# "Ice Station Zebra" Submarine U.S.S. Tigerfish



## Seashark (Mar 28, 2006)

I've been a big fan of the film _"Ice Station Zebra"_ for a very long time and one of the things that stuck in my mind was the submarine from the film. So I decided to take a stab at replicating it. Now, a little background on the sub: The sub in the film is represented by two different things. A miniature, whose design is simiilar to that of a _Skate_ class submarine and an actual in-service sub, the _U.S.S. Ronquil_ (SS 396), a diesel submarine of the Balao class refitted under the G.U.P.P.Y modernization program (Greater Underwater Propulsion Power Program).
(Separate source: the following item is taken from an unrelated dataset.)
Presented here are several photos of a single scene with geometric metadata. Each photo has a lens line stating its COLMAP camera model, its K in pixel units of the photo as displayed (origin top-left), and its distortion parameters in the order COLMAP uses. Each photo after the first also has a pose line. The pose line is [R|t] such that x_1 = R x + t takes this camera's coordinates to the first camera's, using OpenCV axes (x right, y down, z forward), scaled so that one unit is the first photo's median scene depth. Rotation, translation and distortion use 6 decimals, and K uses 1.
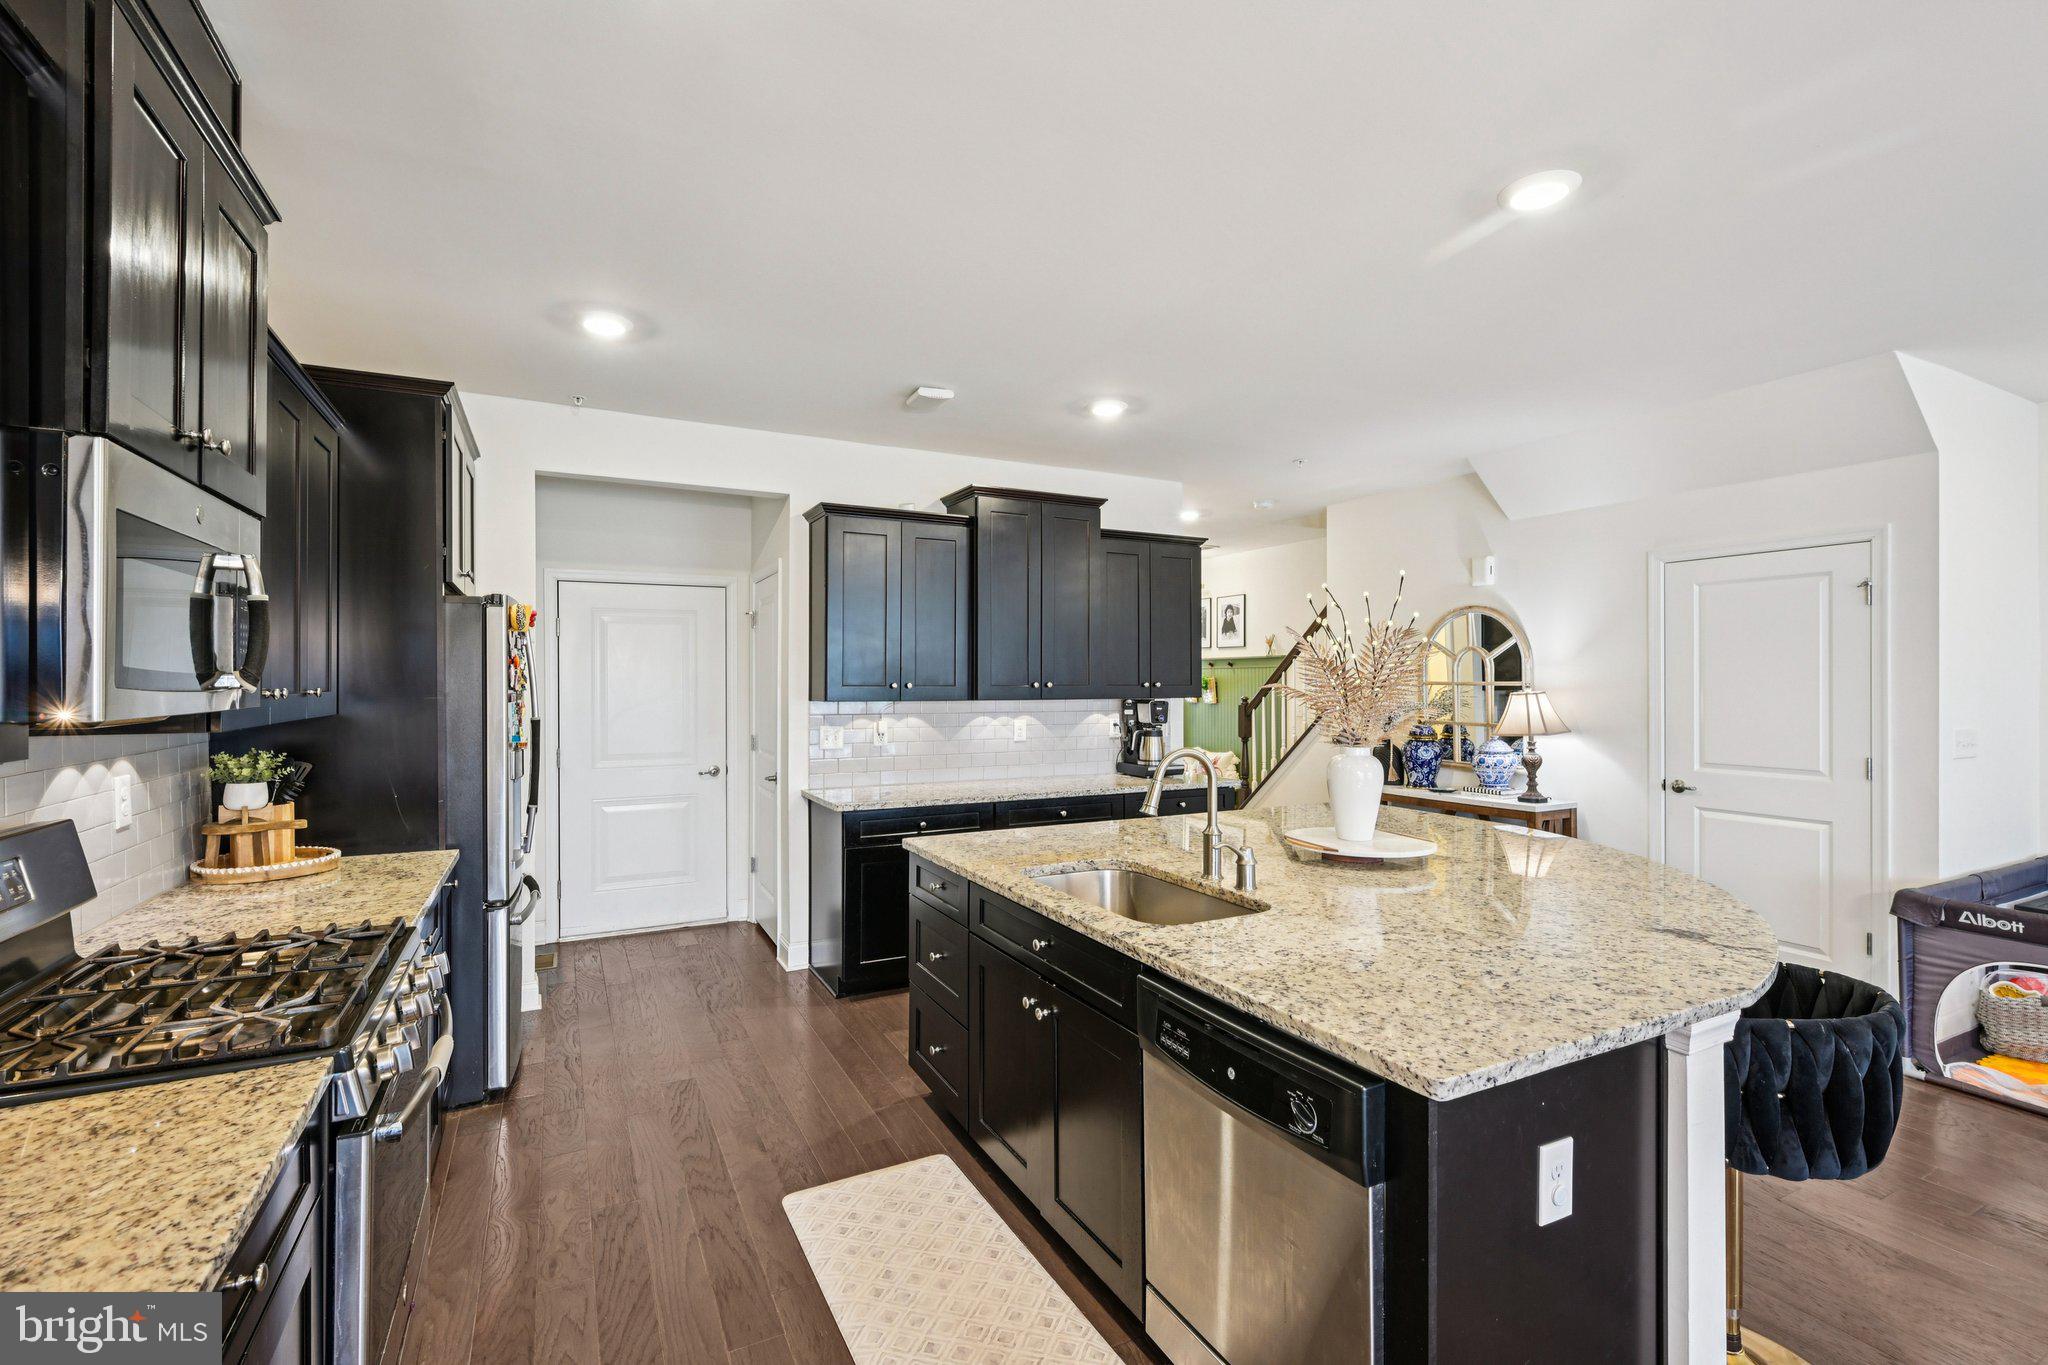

The _Ronquil_ represented the fictional _U.S.S. Tigerfish_ (SSN 509), a nuclear submarine. 



_U.S.S. Ronquil as U.S.S. Tigerfish_

So, when AFV club released their 1/350 GUPPY II model kit a few years ago, I knew exactly what I wanted to do with it:





I apologize for the poor quality of the pictures, I only have a really crappy camera phone at this point and the stand is long gone. The paint is Tamiya semi-gloss black. Astute observers will note that the limber holes on my model do not match that of the actual _Ronquil_, I decided not to test my skills on this particular kit and so left them unmodified.

You can see my review of the kit here: http://www.hobbytalk.com/bbs1/showthread.php?t=342017&highlight=afv+club+guppy


----------



## Xenodyssey (Aug 27, 2008)

Nicely done. I too enjoyed Ice Station Zebra and have never seen anything modeled from it before. Your sub does beg for a diorama in the arctic ice...or maybe under it?


----------



## Seashark (Mar 28, 2006)

Yeah, that's not a bad idea. Perhaps some day.


----------



## Cro-Magnon Man (Jun 11, 2001)

Yes, a good diorama would be the scene on the ice where the Marines have a stand-off with the Soviet paratroops.


----------



## spawndude (Nov 28, 2007)

Seashark said:


> Yeah, that's not a bad idea. Perhaps some day.


I know what you mean. I have several kits I built with the idea that "some day" I would add the diorama!


----------



## btbrush (Sep 20, 2010)

I ordered Ice Station Zebra from Netflix cuz seeing it mentioned here and elsewhere reminded me that I did so love the film and hadn't seen it for many years. Finally after waiting for quite some time it arrived and it was cracked. Drat.


----------